**PROBLEM REQUIREMENTS**
Write the next part of the court opinion on the copyright infringement claim over the photographs, beginning after its final sentence.

━━ TEXT SHOWN

Defendants assert that plaintiff failed to afix proper copyright notice on the photographs which would bar plaintiff's claim for damages. See Declaration in Opposition ¶¶ 19-23. Plaintiff's motion for summary judgment, however, only concerns liability. The extent to which plaintiff may recover any damages is not relevant herein. I note, moreover, that plaintiff's reply affidavit, unless it is later contested as an inaccurate representation of the slides delivered to defendants, contains copyright notice that meets the specification of the Copyright Act. See 17 U.S.C. § 401(b) (1977).

D. The Rights Transferred by Sygma to the Defendants

The defendants maintain that "the defendant Drake is entitled to prove its counterclaim that the writing with Sygma evidences a written transfer of all right to said photographs." Declaration in Opposition ¶ 24. Defendants agree that a copyrighted work can be sold with restrictions on its use, id. ¶¶ 30 & 31; however, they state that "[t]here is a significant factual dispute in this case as to what was the nature of the transfers from plaintiff to Sygma to Drake." Id. ¶ 29.12

Defendants' attempted sleight of hand again fails to obfuscate the fact that it has failed to put into question any issue of fact. The defendants have not proffered any evidence controverting the contractual terms of the transfers as set out in plaintiff's affidavits. First, contrary to what they assert in their motion papers, defendants' counterclaims do not mention the existence of a "writing" of any kind. Nor have defendants produced any writing. I must assume, therefore, that their motion papers refer to Sygma's confirming invoices because these are the only writings concerning the transfers before me in this case. These invoices state explicitly that the first Childers' photograph of Valerie Perrine is for a "paperback book `Media Stars of the 70's.'" Hovde Affidavit, Hovde Exhibit 2. The second invoice states that the Childers' photograph of Ali MacGraw is for "Stars of the 80's." Id. Exhibit 4. The third invoice provides that the Childers' photograph of Valerie Perrine is to be used in "Media Stars 1981." Id. Exhibit 6. Thus, the only writing that defendants can rely on states that the photographs were to be used in various paperback books, not High Society magazine. The defendants baldly assert that the transfer was not restrictive. The parties responding to the motion cannot rely solely on their pleadings in opposition to summary judgment. Fed.R.Civ.P. 56(e). Rather, they must come forward with some counter evidence. See Marks v. U.S. Dept. of Justice, 578 F.2d 261, 263 (9th Cir.1978) ("[c]onclusory allegations unsupported by factual data will not create a triable issue of fact."). Defendants have produced no affidavits or other evidence, however, by the participants such as Stevens or West to rebut the otherwise uncontroverted affidavits of the Sygma personnel.13

In sum, plaintiff has established by various sworn affidavits the defendants' liability for copyright infringement, and defendants have not come forward with any contrary evidence. Accordingly, plaintiff's motion for summary judgment on the question of liability is granted. This case is now referred to Magistrate Gershon for inquest to hear the damage calculation. All other motions are denied.

━━━━
━━ DATA EXTRACT

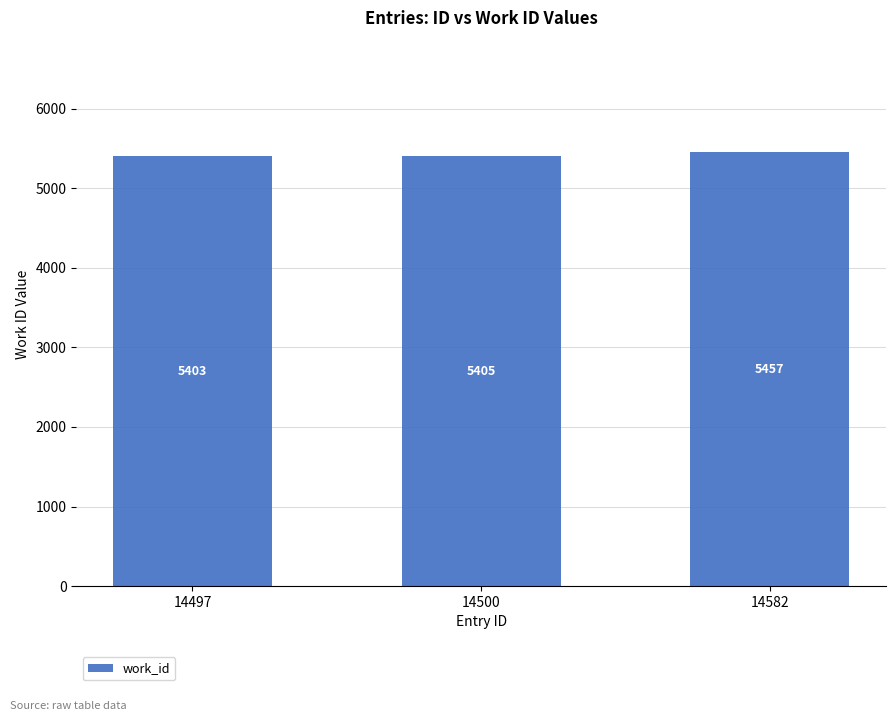

What is the difference between the values at 14500 and 14582?

52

━━━━

**REPLY**
1. A Childers' photograph of Valerie Perrine appeared on the cover of High Society's October 1980 issue; a Childers' photograph of Ali MacGraw appeared on High Society's December issue; and another Childers' photograph of Valerie Perrine appeared on the March 1981 cover of High Society magazine. Complaint Exhibits 7-9.
2. Plaintiff's Complaint also contains causes of action for fraud and conspiracy to violate the copyright laws. Plaintiff only moves for summary judgment on the copyright claim; therefore, these causes of action will not be discussed.
3. The company that purchased several Drake assets while it was in bankruptcy was Sterling Publishing Company, Inc. ("Sterling"). Plaintiff, relying on an incorrect Dun & Bradstreet report, originally had made Sterling an additional defendant, and labelled Drake a division of Sterling. Upon learning of his mistake, plaintiff voluntarily discontinued his action against Sterling.
4. This photograph of Valerie Perrine, as well as the other Perrine photograph discussed infra, were created in a photography session in late 1979. Childers' Affidavit ¶ 7. The plaintiff states that "[i]t was expressly agreed between Valerie Perrine and myself that the photographs resulting from the session would be used only in reputable publications in a manner designed to compliment and further Ms. Perrine's reputation and career." Id.
5. Because this is a summary judgment motion it is important to note that these facts concerning representations by Drake employees is not controverted by any affidavits of the defendants.
6. This photograph was created in early 1980 at Ms. MacGraw's request. Childers' Affidavit ¶ 8. Again, it was expressly agreed that the plaintiff would use the photograph in "reputable publications" designed to compliment and further Ms. MacGraw's reputation and career.
7. See supra note 5. Drake also purchased a photograph of Jill Clayburgh by Sereny. This photograph is not relevant to the instant case.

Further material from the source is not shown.